Les graffitis sont une pratique humaine universelle, qui remonte à des millénaires. Ils constituent un témoignage populaire essentiel pour saisir notre histoire commune. Les recenser, les préserver et les valoriser, c’est aussi s’assurer que l’histoire ne soit pas racontée uniquement du point de vue des « dominants », mais intègre des visions alternatives.

Quels sont les liens entre les graffitis et les lieux culturels ?

Les monuments historiques ont souvent été utilisé comme lieux d’enfermement : ils sont le réceptacle de pensées et de messages laissés par des prisonniers de passage. Par ailleurs, le graffiti est une pratique artistique, qui est désormais valorisée comme un sujet à part entière, à l’affiche de musées ou de lieux plus alternatifs.

Quelles recherches as-tu effectué depuis le projet « Sur les murs » ? Travailles-tu en ce moment sur d’autres expositions, sur un nouvel ouvrage ?

J’ai poursuivi les enquêtes de terrain, enrichi mon corpus et publié des analyses sur les graffitis du mouvement des gilets jaunes. J’interviens au sein du GRGA et j’enseigne sur ce sujet au CNAM.

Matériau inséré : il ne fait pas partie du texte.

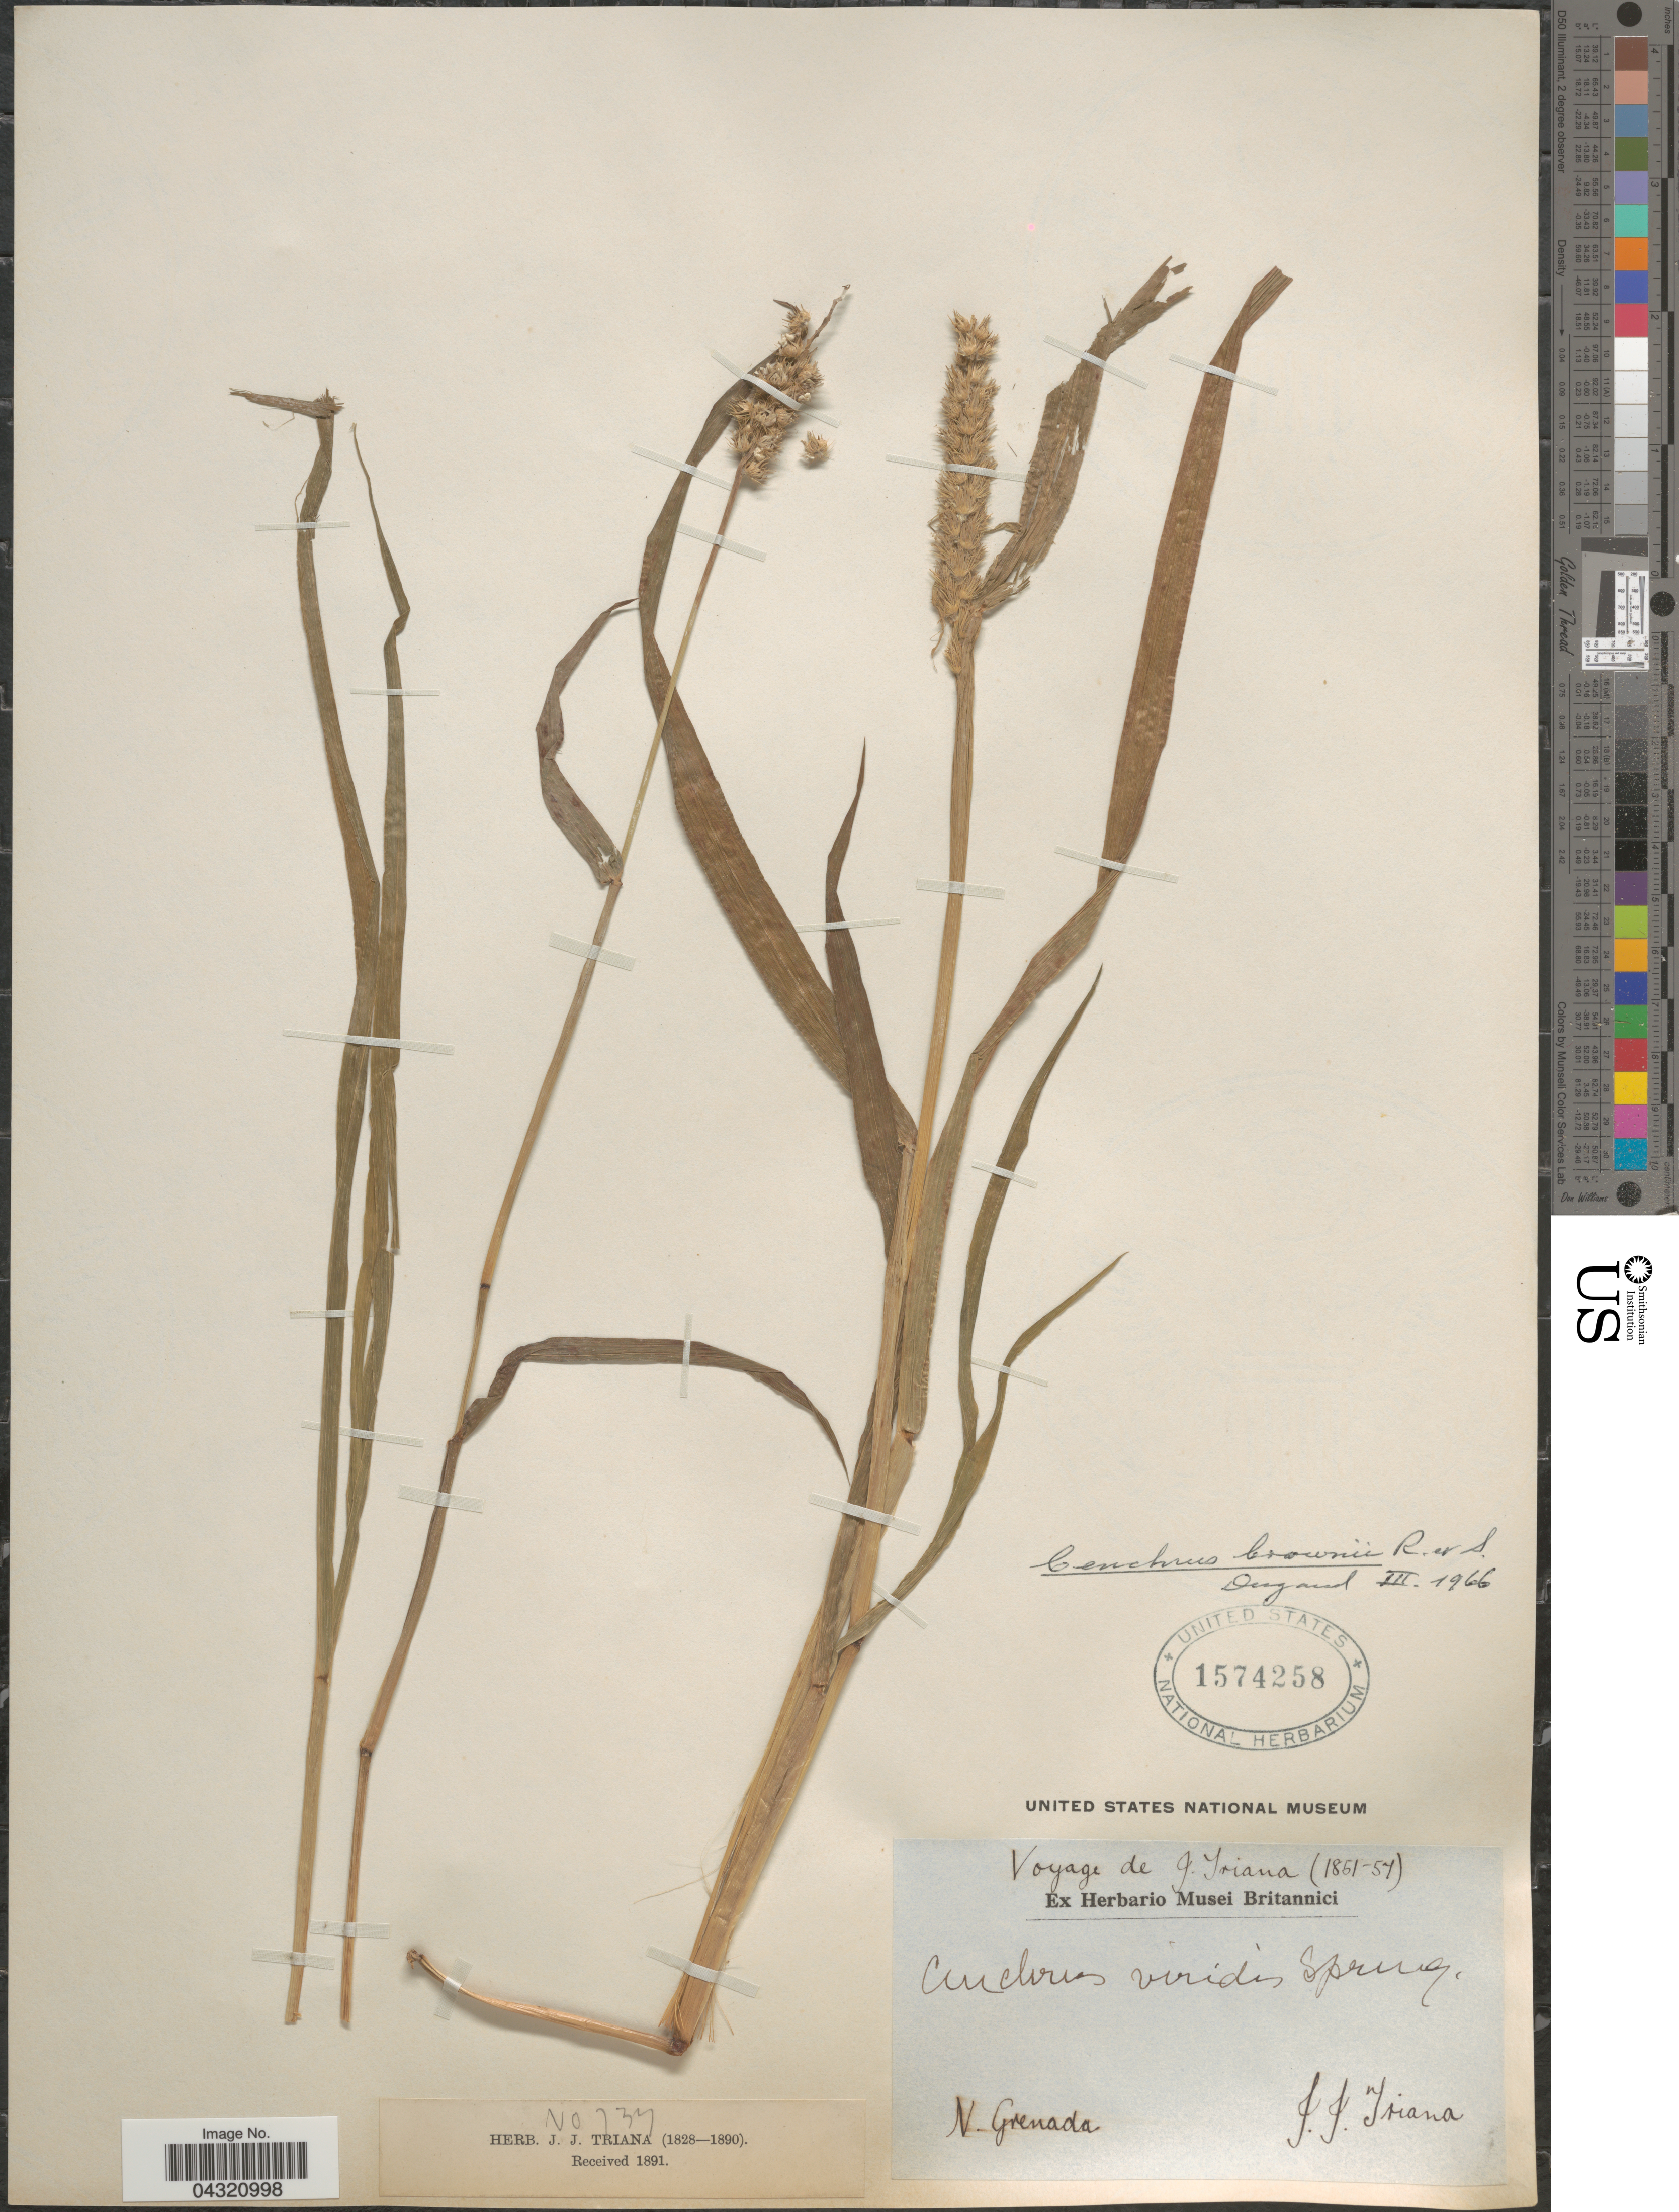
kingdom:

J’ai également ouvert un pan plus contemporain de recherche, grâce à ma résidence à la Villa Albertine, qui m’a permis de documenter le sujet des graffitis comme reflet ou écho à des traumatismes collectifs que sont notamment les attentats. L’enquête m’a amenée de New York à Oklahoma City, en passant par Minneapolis, autour du mouvement Black Live Matters. Cette recherche nourrit le compte Instagram « What_remains_from ». Des publications sont en préparation sur ces sujets, et je présente un graffiti tous les jeudis sur mon compte Linkedin.

Selon toi, quel dispositif numérique ou lowtech permettrait de révéler la richesse des graffitis ?

La connaissance et la valorisation des graffitis sont le fruit d’un travail de fourmi, d’enquête, qui mobilise plusieurs univers de recherche, des épigraphistes aux experts maritimes. Le sens du collectif est essentiel pour avancer. Tout commence par avoir des images et recenser les graffitis. Un projet est en cours à partir des graffitis de la tour de Marmande pour constituer une bibliothèque participative de relevés de graffitis.

In situ, la lowtech est très adaptée : via de la lumière latérale ou un cadre apposé sur un mur, on met très simplement en vue le graffiti. Dans les tours de la prison de Lunel, par exemple, on vous équipe d’une lampe de poche. Regarder les graffitis, c’est surtout apprendre à observer ce qui nous entoure et se transformer en enquêteur curieux. Pas besoin de beaucoup de technicité pour cela !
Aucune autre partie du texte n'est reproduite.